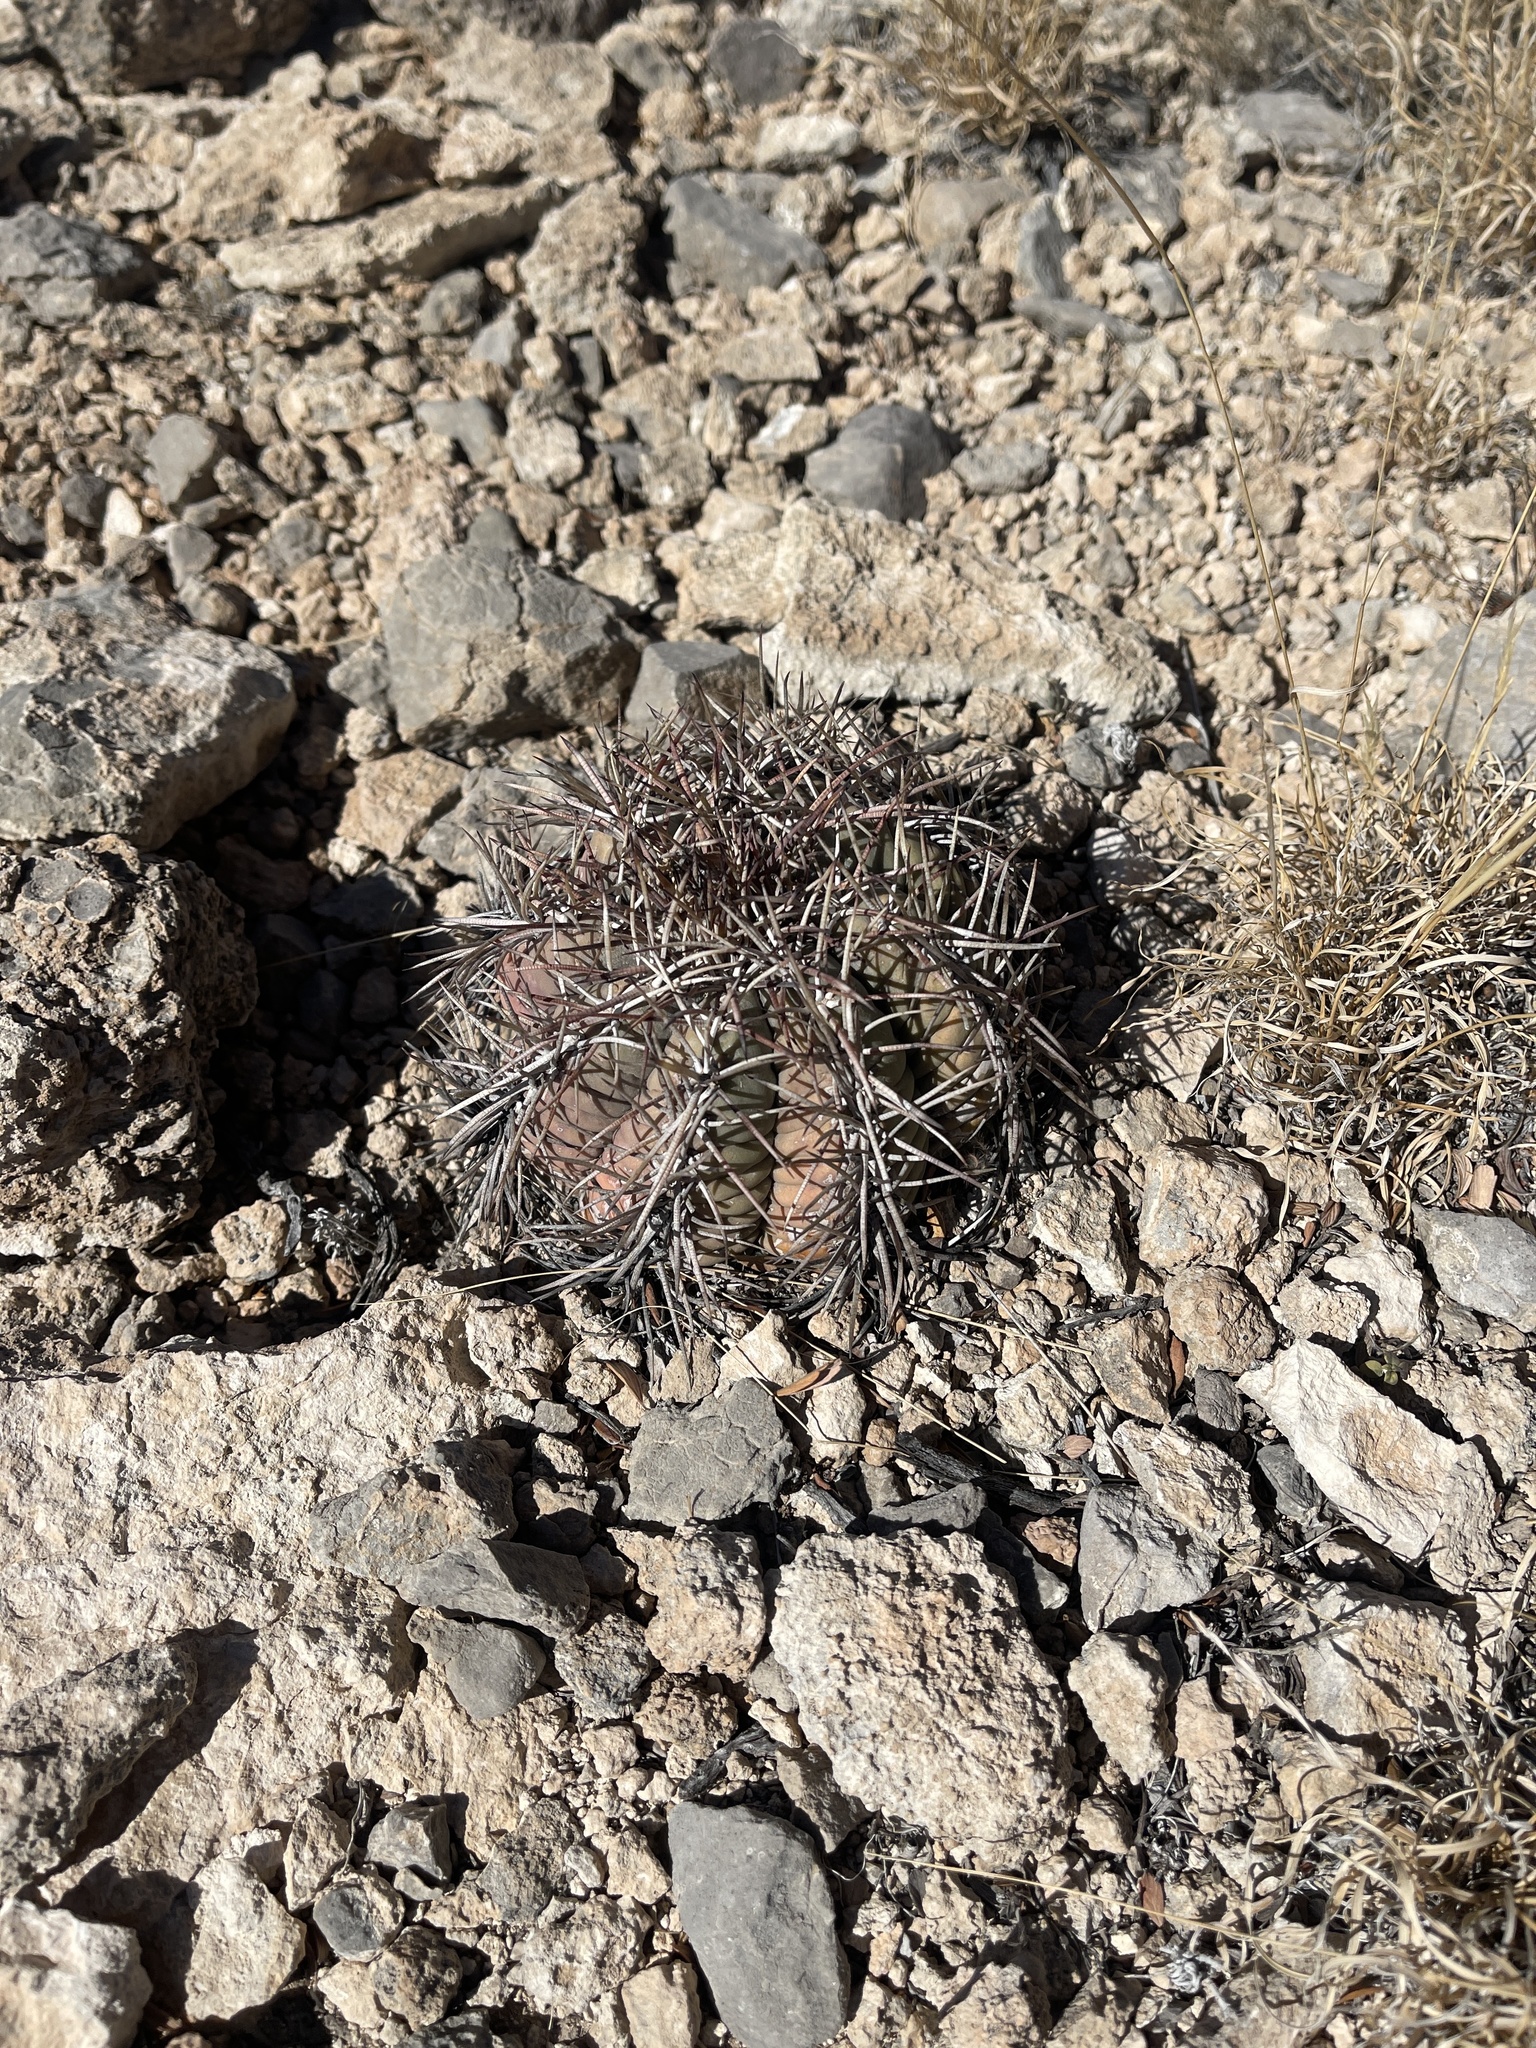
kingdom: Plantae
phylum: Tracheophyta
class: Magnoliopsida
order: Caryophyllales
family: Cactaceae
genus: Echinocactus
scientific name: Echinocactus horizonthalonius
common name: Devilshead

^^^^^^^^

▸ WHAT IS NEEDED
Return the text lines from each row above word for word, leaving out the pictures.

▸ ANSWER TO THIS PROBLEM
kingdom: Plantae
phylum: Tracheophyta
class: Magnoliopsida
order: Caryophyllales
family: Cactaceae
genus: Echinocactus
scientific name: Echinocactus horizonthalonius
common name: Devilshead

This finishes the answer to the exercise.